Johnson, who won five titles in Los Angeles between 1980 and 1988 and is now the team’s president, was speaking Monday at an event in Los Angeles that also featured the head coach for “Showtime,” Pat Riley, now the president of the Miami Heat. Asked by ESPN’s Cari Champion who would prevail in a matchup of his Lakers and these Warriors, Johnson replied, “We’re going to win.”
“We would probably sweep ’em,” said Johnson, to the delight of Champion, Riley and those in attendance.
Johnson explained his reasoning: “They’re too small.” Riley interjected with, “Try to put somebody on Kareem Abdul-Jabbar.”
“Zaza?” added Johnson, referring to Golden State center Zaza Pachulia. “I’m sorry.”
Pachulia would, indeed, have great trouble guarding Abdul-Jabbar, the NBA’s all-time leading scorer. But of course, the Georgian big man is by far the least consequential member of the Warriors’ starting lineup, which features two near-certain Hall of Famers in Kevin Durant and Steph Curry, another strong candidate in Draymond Green and a fourth all-star in Klay Thompson.
That quartet has led Golden State to a playoff sweep thus far, with the team’s 14 straight postseason wins breaking a record that had been held by its own 2016-17 version and Johnson’s 1988-89 Lakers, whose streak began in the previous playoffs and who were stunningly swept in the Finals by the Detroit Pistons. As for the Warriors being “too small,” given that they play in a small-ball era, they could also be described as “state of the art.”
The big question is how the three-point shot would factor into a hypothetical matchup between today’s Warriors and the “Showtime” Lakers, who featured a third Hall of Famer in James Worthy and an outstanding perimeter defender in Michael Cooper. The shot entered the NBA alongside Johnson in 1979, but it was used relatively sparingly in his day, unlike the bombs-away modern game.

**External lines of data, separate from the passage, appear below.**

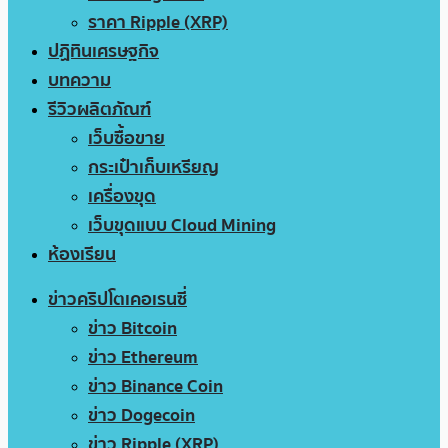
ราคา Ripple (XRP)
ปฏิทินเศรษฐกิจ
บทความ
รีวิวผลิตภัณฑ์
เว็บซื้อขาย
กระเป๋าเก็บเหรียญ
เครื่องขุด
เว็บขุดแบบ Cloud Mining
ห้องเรียน
ข่าวคริปโตเคอเรนซี่
ข่าว Bitcoin
ข่าว Ethereum
ข่าว Binance Coin
ข่าว Dogecoin
ข่าว Ripple (XRP)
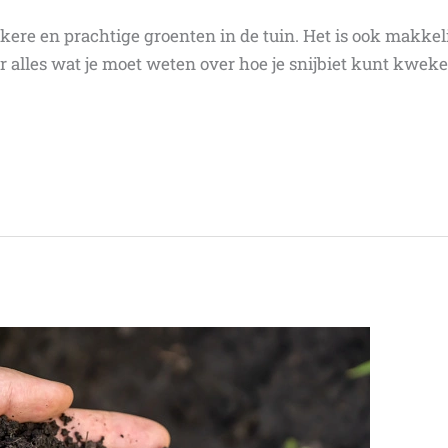
kkere en prachtige groenten in de tuin. Het is ook makkeli
 alles wat je moet weten over hoe je snijbiet kunt kweke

The NBA has also made it more difficult to play physical defense, another reason teams have gone smaller, and it’s likely that the Lakers would have their collective hands full with the Warriors’ array of scoring options. In other words, it’s highly unlikely that Johnson’s crew would pull off a sweep, a sentiment with which Green was quick to agree Tuesday.
When asked about Johnson’s comments, Green laughed and said, “That’s my thoughts.” Then he added (via the New York Post), “It can never happen. First off, the game is completely different than it was back then. Nowadays, if you can’t shoot a three, you’re a liability on the floor. That wasn’t the case back then.
“So I never understand when people try to compare eras and say, ‘Oh, this team could have beat this team’ or ‘They couldn’t have beat that team.’ … They were great in their time, we’re great in our time and respect that.”
On the other hand, if you’re a Cleveland Cavaliers fan, you’re thinking it would be pretty great to see a repeat of last year’s comeback from a 2-0 (not to mention 3-1) Finals deficit. Meanwhile, Riley was happy to touch on another hot debate, the LeBron James-Michael Jordan “greatest ever” discussion.
According to Riley, “the greatest player of all time” is none other than Magic. Not the most unbiased opinion, but neither was the one coming from Johnson, not that the crowd in Los Angeles minded a bit.